CHANGING police culture is a bigger challenge than vetting, says Oxford's policing boss.

Matthew Barber, who was elected as Police Crime Commissioner for the Thames Valley in May, reflected on what the force is doing to make women and girls in the area feel safe.

Police across the UK are currently under pressure to rebuild trust in communities after Sarah Everard, 33, was kidnapped, raped and murdered by serving Metropolitan Police Officer, Wayne Couzens.

Mr Barber told the Oxford Mail that Thames Valley Police is working hard to help protect women and girls from violence.

This week almost half a million pounds was provided by the Government to make the county's streets safer – particularly at night.

Mr Barber said the £426,000 would be used to focus on making Oxford’s ‘night time economy’ safer, but also looking at making travel routes from Abingdon, Witney and other areas of South Oxfordshire to the city safer.

He said: “The new project will look at the whole night time economy journey – linked specifically with Witney and Abingdon, which is focusing on making women feel safe when they come out in Oxford.

“It’s all very well making people feel safe in Oxford, but we also need to look at bus routes, and the big towns that send people into Oxford.

“We need to make sure the work is also in place in Witney and Abingdon and the other big towns.”

Calls are currently being made for vetting procedures within the police to be reviewed after the Met Police admitted it made errors during the recruitment of Couzens.

When asked about the issue, Mr Barber said: “I think vetting is really important – but we cannot just focus on vetting.

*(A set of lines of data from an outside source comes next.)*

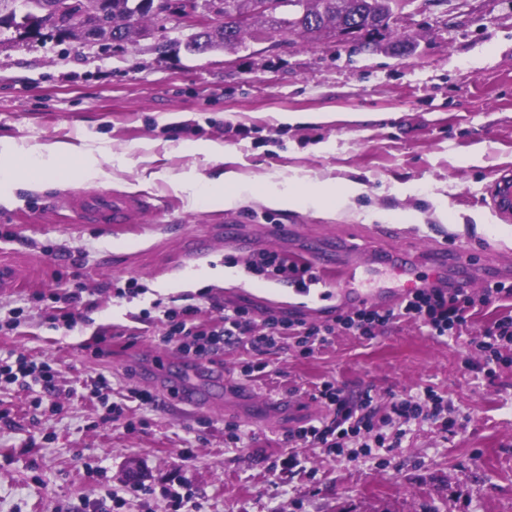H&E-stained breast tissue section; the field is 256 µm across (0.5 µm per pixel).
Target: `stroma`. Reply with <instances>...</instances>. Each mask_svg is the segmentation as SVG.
<instances>
[{"label":"stroma","mask_w":512,"mask_h":512,"mask_svg":"<svg viewBox=\"0 0 512 512\" xmlns=\"http://www.w3.org/2000/svg\"><path fill=\"white\" fill-rule=\"evenodd\" d=\"M147 30L138 46L105 49L48 32L0 33V138L77 149L62 162V181L0 207V261L18 276L17 287L0 290V359L47 364L57 386L43 398L36 385L0 384V512H79L133 482L152 493L121 512H169L173 480L202 512H512V364L491 377L474 369L484 326L512 312L510 303L478 300L487 280L512 281V220L490 206L496 172L512 164V0H409L380 30L375 52L328 32L192 54L174 22ZM314 112L339 118L307 121ZM290 115L300 123L288 124ZM199 140L223 142V160L178 149ZM92 141L125 156L120 169L101 156L110 177L95 190H132L147 167L163 174L152 187L162 208L111 233L81 223L67 199L86 187L78 152ZM218 169L258 187L298 175L334 186L354 180L363 191L347 212L256 199L207 208L169 183ZM377 211L386 220L365 221ZM267 224L293 231L269 239ZM199 238L207 252L185 258V244ZM347 239L407 252L418 277L429 274L421 258L437 244L465 253L471 317L441 339L408 318L371 339L341 332L308 358L224 348L203 360L205 372L236 384L215 409L182 405L145 376L152 355L180 354L178 343L161 341L170 309H193L203 326L236 305L258 321L270 312L327 320L336 267L318 269L305 295L253 263L263 252L308 263ZM71 292L80 301L65 302ZM256 363L267 364V377L246 375ZM97 374L108 385L92 401L81 388ZM323 380L348 392L372 388L381 410L433 388L459 426L448 436L422 424L380 466L303 448L304 472L284 479L270 464L289 450V430L333 417L310 398ZM143 391L154 404L140 403ZM253 391L298 409L253 413ZM114 403L123 416L109 414ZM232 426L244 433L236 448L226 439ZM185 448L193 457H182Z\"/></svg>","instance_id":"35a3bbf8"}]
</instances>
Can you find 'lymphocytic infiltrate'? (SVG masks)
<instances>
[{
  "instance_id": "obj_1",
  "label": "lymphocytic infiltrate",
  "mask_w": 512,
  "mask_h": 512,
  "mask_svg": "<svg viewBox=\"0 0 512 512\" xmlns=\"http://www.w3.org/2000/svg\"><path fill=\"white\" fill-rule=\"evenodd\" d=\"M473 299L467 289L433 284L414 289L398 307L378 310L361 307L336 317L334 322L309 323L301 319L267 314L263 320L264 332L255 333L254 319L248 307L238 306L218 316L211 330L198 329L191 320L190 310L166 311L172 332L182 340L183 351L202 357L216 352L220 346L248 344L261 352L273 347H287L295 343L302 357L331 346L337 328L371 339L377 331L396 320L412 316L421 320L429 335H452L466 323ZM483 356V369L507 362L512 351V314L491 322L476 344ZM314 395L332 407L330 422L318 421L291 431L289 441L307 448H317L328 457L380 458L383 451L398 447L402 436L411 427L426 421L440 424L450 432L457 425L452 408L436 391L422 392L392 401L386 414H379L371 389L351 395L334 382L317 385Z\"/></svg>"
}]
</instances>
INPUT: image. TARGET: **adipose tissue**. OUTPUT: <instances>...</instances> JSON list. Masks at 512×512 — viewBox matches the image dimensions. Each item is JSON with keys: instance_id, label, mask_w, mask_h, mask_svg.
I'll use <instances>...</instances> for the list:
<instances>
[{"instance_id": "1", "label": "adipose tissue", "mask_w": 512, "mask_h": 512, "mask_svg": "<svg viewBox=\"0 0 512 512\" xmlns=\"http://www.w3.org/2000/svg\"><path fill=\"white\" fill-rule=\"evenodd\" d=\"M67 145L44 143L28 146L13 139H0V206L13 207L16 193L33 190L40 179L57 175L61 156ZM23 159L24 167H17L16 159ZM173 187L193 203L207 206L233 207L250 199H260L275 208H315L348 210L352 200L362 191L360 183L350 181L335 188L314 184L300 178L281 182H266L263 187L241 181L232 171H222L213 177L186 175L173 180Z\"/></svg>"}]
</instances>
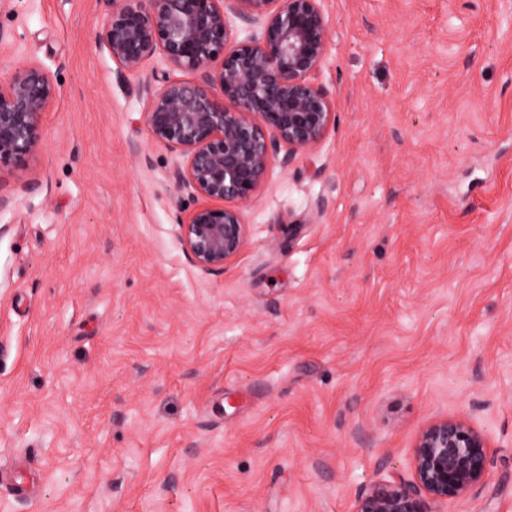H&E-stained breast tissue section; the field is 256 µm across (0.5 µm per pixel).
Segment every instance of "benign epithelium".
<instances>
[{"label": "benign epithelium", "mask_w": 512, "mask_h": 512, "mask_svg": "<svg viewBox=\"0 0 512 512\" xmlns=\"http://www.w3.org/2000/svg\"><path fill=\"white\" fill-rule=\"evenodd\" d=\"M104 47L122 75L161 56L194 74L148 92L151 138L183 163L171 182L205 201L176 215L187 258L220 275L248 245L245 214L271 165L289 166L324 138L335 116L315 75L328 51L320 0H111ZM262 25L239 40L229 17ZM49 73L36 61L0 73V167L23 172L43 137L53 100ZM488 440L471 424L443 418L425 427L410 477L391 476L359 493L354 512H434L466 494L486 472Z\"/></svg>", "instance_id": "obj_1"}]
</instances>
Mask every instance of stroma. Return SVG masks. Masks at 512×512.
<instances>
[{
	"mask_svg": "<svg viewBox=\"0 0 512 512\" xmlns=\"http://www.w3.org/2000/svg\"><path fill=\"white\" fill-rule=\"evenodd\" d=\"M336 121L273 165L219 276L176 234L105 0H0V64L55 97L0 168V512H354L422 429L487 470L439 512H512V0H321Z\"/></svg>",
	"mask_w": 512,
	"mask_h": 512,
	"instance_id": "35a3bbf8",
	"label": "stroma"
}]
</instances>
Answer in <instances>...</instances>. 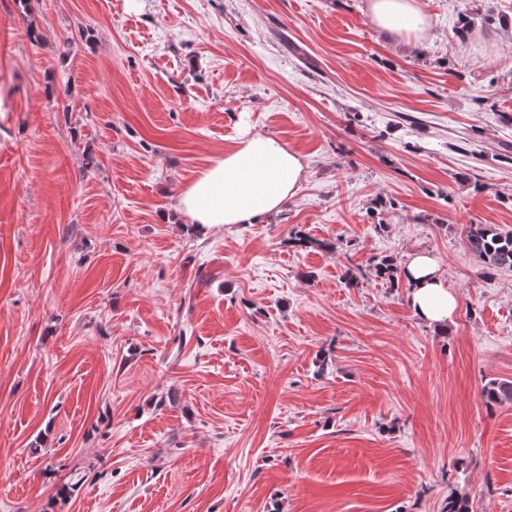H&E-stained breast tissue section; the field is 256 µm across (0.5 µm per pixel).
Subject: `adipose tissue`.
Instances as JSON below:
<instances>
[{"label":"adipose tissue","mask_w":512,"mask_h":512,"mask_svg":"<svg viewBox=\"0 0 512 512\" xmlns=\"http://www.w3.org/2000/svg\"><path fill=\"white\" fill-rule=\"evenodd\" d=\"M369 14L378 28L392 35L418 41L429 36L430 24L417 0H369ZM304 177L298 152L272 136L246 131L182 188L179 207L200 232L226 224H256L279 211ZM404 269L414 313L432 324L448 323L457 301L434 259L416 254Z\"/></svg>","instance_id":"obj_1"}]
</instances>
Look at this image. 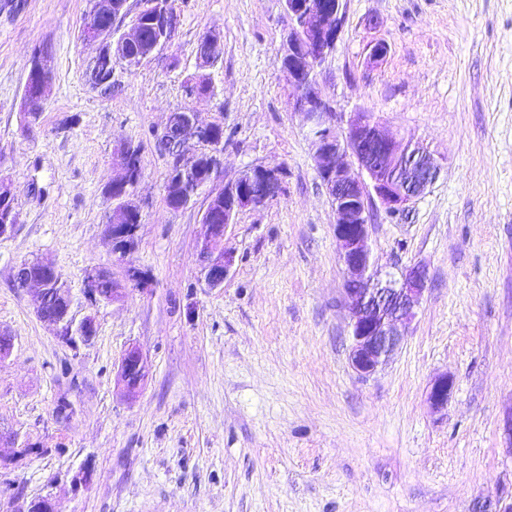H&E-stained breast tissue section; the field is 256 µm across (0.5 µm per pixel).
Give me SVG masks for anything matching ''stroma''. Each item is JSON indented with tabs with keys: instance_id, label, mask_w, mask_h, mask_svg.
<instances>
[{
	"instance_id": "obj_1",
	"label": "stroma",
	"mask_w": 512,
	"mask_h": 512,
	"mask_svg": "<svg viewBox=\"0 0 512 512\" xmlns=\"http://www.w3.org/2000/svg\"><path fill=\"white\" fill-rule=\"evenodd\" d=\"M174 6L170 45L116 69L104 95L88 82L95 47L81 38L89 0H0V178L19 213L0 239V330L15 339L0 360V512L44 496L58 512H502L512 503V0H343L336 51L317 70L337 131L369 112L442 165L405 211L372 207L378 267L421 265L429 281L400 349L368 379L348 359L333 205L281 68L282 0ZM214 30L213 91L187 97ZM378 42L388 53L375 63ZM38 46L53 73L30 129L21 104ZM186 109L223 126V166L174 209L157 139ZM128 143L144 174L121 258L105 189ZM256 164L278 168V196L236 216L223 241L234 265L208 287L197 248L210 194ZM34 259L55 266L77 316L94 317L90 342H62L31 292L13 288L15 268ZM96 267L111 272L117 300L86 299ZM132 344L149 379L128 397L117 371ZM443 375L452 387L438 409L428 392ZM82 469L92 477L74 485Z\"/></svg>"
}]
</instances>
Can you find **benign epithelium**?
I'll return each instance as SVG.
<instances>
[{
  "label": "benign epithelium",
  "mask_w": 512,
  "mask_h": 512,
  "mask_svg": "<svg viewBox=\"0 0 512 512\" xmlns=\"http://www.w3.org/2000/svg\"><path fill=\"white\" fill-rule=\"evenodd\" d=\"M342 0H331L318 6L309 0H284L288 15V35L282 45L283 73L288 84L300 92L299 109L305 114L309 130H320L310 137L313 159L318 175L331 198L335 214V234L341 245V261L345 273V297L352 311L349 336V361L356 374L367 379L373 376L399 348L403 332L399 326L410 324L416 317L421 298L426 290L427 273L422 266H413L401 272L400 278L381 276L371 264L368 239V210L377 199L388 213L405 210L406 206L421 196L438 178L440 166L434 158L420 148H410L387 131L368 112H355L350 117L345 137H340L333 126L334 112L322 99L314 77L316 68L333 54L340 30L330 24L334 16H343ZM112 0H95V9L83 27V39L97 43L99 55H108L125 62L126 47L141 40L138 25L127 32H120L117 16L109 23L95 21L98 15H111ZM166 9L154 15L157 37L146 48L140 60H145L164 49L171 42L169 14ZM220 34L210 31L204 35L198 51L202 69L215 67L213 58L203 54V49L220 43ZM160 141L170 148L168 154L172 178L168 190L192 199L213 180V174L223 164L222 143L216 141L215 125L200 120L197 112H174L169 116ZM208 147L210 168L208 178L197 180V159L200 146ZM358 162L361 174L352 173L349 156ZM117 166L121 176L112 179V243L118 242L115 230L133 234L138 225H118L121 214L134 207L131 193L126 191L129 179V153L120 152ZM277 178V168L257 165L243 170L238 178L218 191L211 198L224 195V223L207 225L208 234L197 253V259L206 275L207 285L218 288L234 264L233 256L219 252L215 243L224 239L228 226L234 223L239 211L264 205L267 197L257 191L260 185L270 186ZM107 270L98 268L87 274L85 290L95 299L101 298L99 283ZM14 280L27 281L33 289L34 310L43 321L55 327L57 335L70 341L71 332L64 322L79 326L87 342L93 338V318H77L67 310L65 320L55 321L44 316L45 290L27 277L25 266L19 265ZM149 372L146 358L136 345L129 346L120 361L117 384L127 396L138 394L146 385ZM451 381L444 376L434 380L428 398L437 408L448 404Z\"/></svg>",
  "instance_id": "7a95c632"
}]
</instances>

“We already will vet people when they move between jobs in the force, but we will look again at that and take reassurances that we are doing it all to the national standard, which I believe we are.

“The bigger challenge is around culture, and the Wayne Couzens case referred lots to Whatsapp groups.

“That’s the bigger thing – vetting will only ever give you that snapshot of time of what you know about someone when you review them to join the force.

“It doesn’t prove or show what they might be thinking, or how they are behaving – so as important is getting the culture right within the organisation.”

Mr Barber said this includes other serving police officers reporting colleagues inappropriate behaviour - which he says already happens at TVP.

He said he would not say the culture is currently ‘all perfect’ and that the force cannot be ‘complacent’, but insisted things were ‘turning in the right direction’.